Более привлекательная черта правовых взглядов Бентама касается вопроса доказательств. Доказательственное право и правила допустимости доказательств казались ему крайне запутанными; они изобиловали разграничениями, исключениями и массой темных технических нюансов, накопившихся в процессе вынесения судейских решений. То, как упорно юристы цеплялись за это неудовлетворительное положение дел, Бентам объяснял их корыстным интересом, поскольку это затягивало судебные слушания и изрядно набивало карманы стряпчих. Прежние теоретики права пытались внести порядок в этот хаос и как-то оправдать некоторые наиболее причудливые доктрины, лежавшие в основе доказательственной практики. Бентам же избрал более радикальный подход: он стремился отмести все «правила доказывания» и заменить их естественным подходом на утилитарных началах — подходом, основанным на повседневном опыте и здравом смысле.

* Перечень записей *
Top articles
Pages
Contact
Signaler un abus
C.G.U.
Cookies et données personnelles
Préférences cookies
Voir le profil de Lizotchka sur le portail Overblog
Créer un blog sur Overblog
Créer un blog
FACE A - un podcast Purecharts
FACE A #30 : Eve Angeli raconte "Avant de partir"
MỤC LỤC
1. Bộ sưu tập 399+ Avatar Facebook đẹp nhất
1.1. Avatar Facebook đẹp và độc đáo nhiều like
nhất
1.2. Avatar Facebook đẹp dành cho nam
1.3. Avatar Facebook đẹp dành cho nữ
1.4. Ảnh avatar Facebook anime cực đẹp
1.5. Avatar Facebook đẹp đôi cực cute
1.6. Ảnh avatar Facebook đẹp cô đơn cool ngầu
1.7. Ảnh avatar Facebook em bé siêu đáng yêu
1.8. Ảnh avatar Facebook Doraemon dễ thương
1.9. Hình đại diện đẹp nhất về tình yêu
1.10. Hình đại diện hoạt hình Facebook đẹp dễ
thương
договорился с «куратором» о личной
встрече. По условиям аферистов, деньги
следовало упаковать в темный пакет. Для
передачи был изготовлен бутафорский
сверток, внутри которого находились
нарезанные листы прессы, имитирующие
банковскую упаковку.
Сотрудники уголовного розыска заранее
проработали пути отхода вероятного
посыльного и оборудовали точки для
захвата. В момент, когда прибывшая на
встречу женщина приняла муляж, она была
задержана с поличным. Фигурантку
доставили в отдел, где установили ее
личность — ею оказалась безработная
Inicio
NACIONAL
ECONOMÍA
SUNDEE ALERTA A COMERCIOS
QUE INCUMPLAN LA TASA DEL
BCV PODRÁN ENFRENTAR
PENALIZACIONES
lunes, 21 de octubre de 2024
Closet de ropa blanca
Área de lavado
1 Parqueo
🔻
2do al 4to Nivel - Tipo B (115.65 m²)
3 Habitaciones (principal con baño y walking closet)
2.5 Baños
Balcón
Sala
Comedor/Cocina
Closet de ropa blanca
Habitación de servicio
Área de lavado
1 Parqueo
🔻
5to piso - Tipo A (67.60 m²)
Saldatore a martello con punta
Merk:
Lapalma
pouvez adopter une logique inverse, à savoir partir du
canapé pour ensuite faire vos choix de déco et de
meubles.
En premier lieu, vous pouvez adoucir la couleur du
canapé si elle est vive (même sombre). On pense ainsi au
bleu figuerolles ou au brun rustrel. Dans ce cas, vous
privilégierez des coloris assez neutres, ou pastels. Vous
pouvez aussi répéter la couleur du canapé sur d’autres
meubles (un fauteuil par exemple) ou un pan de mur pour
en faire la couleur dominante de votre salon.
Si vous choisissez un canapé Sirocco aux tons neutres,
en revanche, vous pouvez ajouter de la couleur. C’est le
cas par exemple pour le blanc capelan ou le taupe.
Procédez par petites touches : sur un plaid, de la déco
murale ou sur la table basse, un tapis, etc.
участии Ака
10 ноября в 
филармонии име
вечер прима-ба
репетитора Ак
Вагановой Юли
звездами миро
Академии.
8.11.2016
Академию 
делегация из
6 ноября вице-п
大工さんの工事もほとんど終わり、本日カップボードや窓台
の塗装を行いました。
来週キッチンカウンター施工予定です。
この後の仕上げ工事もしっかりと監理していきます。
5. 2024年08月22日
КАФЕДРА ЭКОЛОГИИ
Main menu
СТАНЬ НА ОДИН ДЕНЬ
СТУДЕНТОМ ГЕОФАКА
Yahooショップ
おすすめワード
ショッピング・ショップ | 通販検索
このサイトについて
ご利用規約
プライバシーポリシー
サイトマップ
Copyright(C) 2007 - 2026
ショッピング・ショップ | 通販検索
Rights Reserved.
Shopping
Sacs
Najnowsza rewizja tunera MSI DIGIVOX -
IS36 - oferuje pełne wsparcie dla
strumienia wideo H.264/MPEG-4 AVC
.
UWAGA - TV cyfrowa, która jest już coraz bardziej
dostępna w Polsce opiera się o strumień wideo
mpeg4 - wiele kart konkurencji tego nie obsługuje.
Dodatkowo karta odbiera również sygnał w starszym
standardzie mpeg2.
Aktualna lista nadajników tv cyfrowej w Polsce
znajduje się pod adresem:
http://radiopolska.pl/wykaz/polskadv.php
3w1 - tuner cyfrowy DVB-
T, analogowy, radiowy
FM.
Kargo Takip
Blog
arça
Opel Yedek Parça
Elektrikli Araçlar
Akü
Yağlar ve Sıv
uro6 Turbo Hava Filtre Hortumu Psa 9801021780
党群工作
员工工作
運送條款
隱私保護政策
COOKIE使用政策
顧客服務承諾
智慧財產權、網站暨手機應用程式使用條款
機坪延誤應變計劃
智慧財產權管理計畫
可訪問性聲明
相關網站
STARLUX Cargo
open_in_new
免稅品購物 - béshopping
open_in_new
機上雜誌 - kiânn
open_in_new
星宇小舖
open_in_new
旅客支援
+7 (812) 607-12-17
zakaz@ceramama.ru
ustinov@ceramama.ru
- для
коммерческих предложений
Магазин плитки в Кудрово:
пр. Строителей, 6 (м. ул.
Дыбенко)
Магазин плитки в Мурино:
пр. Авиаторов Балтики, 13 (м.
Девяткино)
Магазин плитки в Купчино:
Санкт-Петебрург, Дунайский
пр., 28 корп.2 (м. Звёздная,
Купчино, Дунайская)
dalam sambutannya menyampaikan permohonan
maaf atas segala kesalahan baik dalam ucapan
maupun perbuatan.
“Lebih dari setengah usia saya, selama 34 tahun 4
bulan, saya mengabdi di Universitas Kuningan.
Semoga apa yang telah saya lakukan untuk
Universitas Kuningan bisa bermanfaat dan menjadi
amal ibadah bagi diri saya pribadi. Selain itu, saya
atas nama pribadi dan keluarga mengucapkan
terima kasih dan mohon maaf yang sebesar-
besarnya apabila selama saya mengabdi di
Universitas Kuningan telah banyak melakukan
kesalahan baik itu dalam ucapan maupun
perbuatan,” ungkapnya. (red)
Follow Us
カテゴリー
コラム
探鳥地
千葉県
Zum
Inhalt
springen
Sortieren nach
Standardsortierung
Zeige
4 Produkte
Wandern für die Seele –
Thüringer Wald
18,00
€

* Цель упражнения *
Ответьте, пожалуйста, по тексту о взглядах Бентама на доказательства: чем Бентам стремился заменить все «правила доказывания»?

* Ответ ниже *
Естественным подходом на утилитарных началах, основанным на повседневном опыте и здравом смысле.